We’ve posted before about people with service dogs who were asked to leave restaurants and such that had policies against dogs. Every time, readers have been astonished, wondering how anyone could be so clueless or would be willing to buck the American with Disabilities Act. Here’s yet another example of this cluelessness, but on a whole ‘nother level.

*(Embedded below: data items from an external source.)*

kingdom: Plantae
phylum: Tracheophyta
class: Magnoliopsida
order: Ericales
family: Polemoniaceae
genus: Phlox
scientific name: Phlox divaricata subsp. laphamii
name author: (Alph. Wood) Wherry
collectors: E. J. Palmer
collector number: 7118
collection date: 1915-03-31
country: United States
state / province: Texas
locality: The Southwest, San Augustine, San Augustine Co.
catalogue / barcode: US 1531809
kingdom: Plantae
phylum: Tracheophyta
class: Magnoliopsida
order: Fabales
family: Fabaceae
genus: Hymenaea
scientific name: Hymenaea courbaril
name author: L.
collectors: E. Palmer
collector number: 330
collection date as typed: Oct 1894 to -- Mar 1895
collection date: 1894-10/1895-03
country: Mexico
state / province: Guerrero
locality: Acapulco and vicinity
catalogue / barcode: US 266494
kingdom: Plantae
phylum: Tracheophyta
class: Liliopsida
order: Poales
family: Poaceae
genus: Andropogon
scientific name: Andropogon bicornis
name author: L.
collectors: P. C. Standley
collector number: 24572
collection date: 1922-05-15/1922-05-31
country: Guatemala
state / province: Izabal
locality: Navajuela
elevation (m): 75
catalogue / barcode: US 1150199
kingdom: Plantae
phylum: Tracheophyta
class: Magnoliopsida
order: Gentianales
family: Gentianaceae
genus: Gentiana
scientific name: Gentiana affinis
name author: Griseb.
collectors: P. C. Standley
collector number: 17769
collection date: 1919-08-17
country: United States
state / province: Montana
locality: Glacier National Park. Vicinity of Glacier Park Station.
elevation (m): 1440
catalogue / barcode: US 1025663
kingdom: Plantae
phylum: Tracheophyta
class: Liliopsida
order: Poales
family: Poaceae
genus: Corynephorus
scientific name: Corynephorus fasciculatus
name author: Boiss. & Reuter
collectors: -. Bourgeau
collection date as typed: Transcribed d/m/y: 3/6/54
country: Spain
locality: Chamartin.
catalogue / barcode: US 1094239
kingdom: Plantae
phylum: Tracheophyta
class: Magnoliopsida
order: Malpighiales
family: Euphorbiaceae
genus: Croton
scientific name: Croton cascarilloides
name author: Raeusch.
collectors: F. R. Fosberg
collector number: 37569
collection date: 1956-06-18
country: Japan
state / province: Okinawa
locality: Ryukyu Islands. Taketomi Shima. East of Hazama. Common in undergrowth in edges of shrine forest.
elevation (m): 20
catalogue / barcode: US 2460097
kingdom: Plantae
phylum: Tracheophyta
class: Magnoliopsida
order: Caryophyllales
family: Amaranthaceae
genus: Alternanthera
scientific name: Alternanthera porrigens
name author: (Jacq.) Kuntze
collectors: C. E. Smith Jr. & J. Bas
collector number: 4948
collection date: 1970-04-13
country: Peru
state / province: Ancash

A woman who attempted to visit a new Ann Taylor boutique in Salt Lake City was told she could not come in. Becky andrews was told that her dog, Cricket, was not allowed. Here’s the kicker: Andrews is legally blind. This is not a case where the nature of the service dog is in question. Here’s how Andrews described the experience on her blog:
We were nearby City Creek and I have been wanting to visit the new Ann Taylor store. There is an upcoming birthday girl that I was hoping to find a little something, and also just might find something fun for me to take on our trip. Steve parked near the entrance to stay on his call while I walked into the store. From a quick shopping excursion with Natalie I knew close to the proximity of where it was located. Cricket and I navigated into the store. I was so excited. Unfortunately, I was greeted by a clerk with her first words indicating I needed to leave the store with my dog. I politely explained that she was a guide dog and allowed to be here. She indicated again dogs were not allowed and she would need to talk to her store manager. I began to feel like my exciting find of the Ann Taylor store was not going so well. Unfortunately, the manager also was not too helpful and indicated that dogs were not allowed. I knew there were other people there as well, and I felt really alone. No one stood up and said, this is a guide dog she can be in this store. I again explained she was a guide dog and allowed to be here. At this point, I found myself just wanting to leave and go to another store where I was welcome. I turned and said, Cricket outside. Its not been the easiest of past few weeks and I couldn’t do anymore. I walked out feeling pretty sad. One of the clerks came out after me and said she was sorry, she liked dogs. I explained that it isn’t about whether one likes or doesn’t like dogs. Cricket is my guide dog and thanks to the Americans with Disabilities Act she is allowed to enter Ann Taylor and any other public place that we want to go. She is my eyes. I called Steve. As so often is the case, I said where are you and he was walking toward me . He gave me a hug as I told him what had happened. I began to cry.
Ann Taylor initially tried to claim that Cricket was not in her harness, so the employees couldn’t know that she was a service dog, but the company admitted the next day that this was false.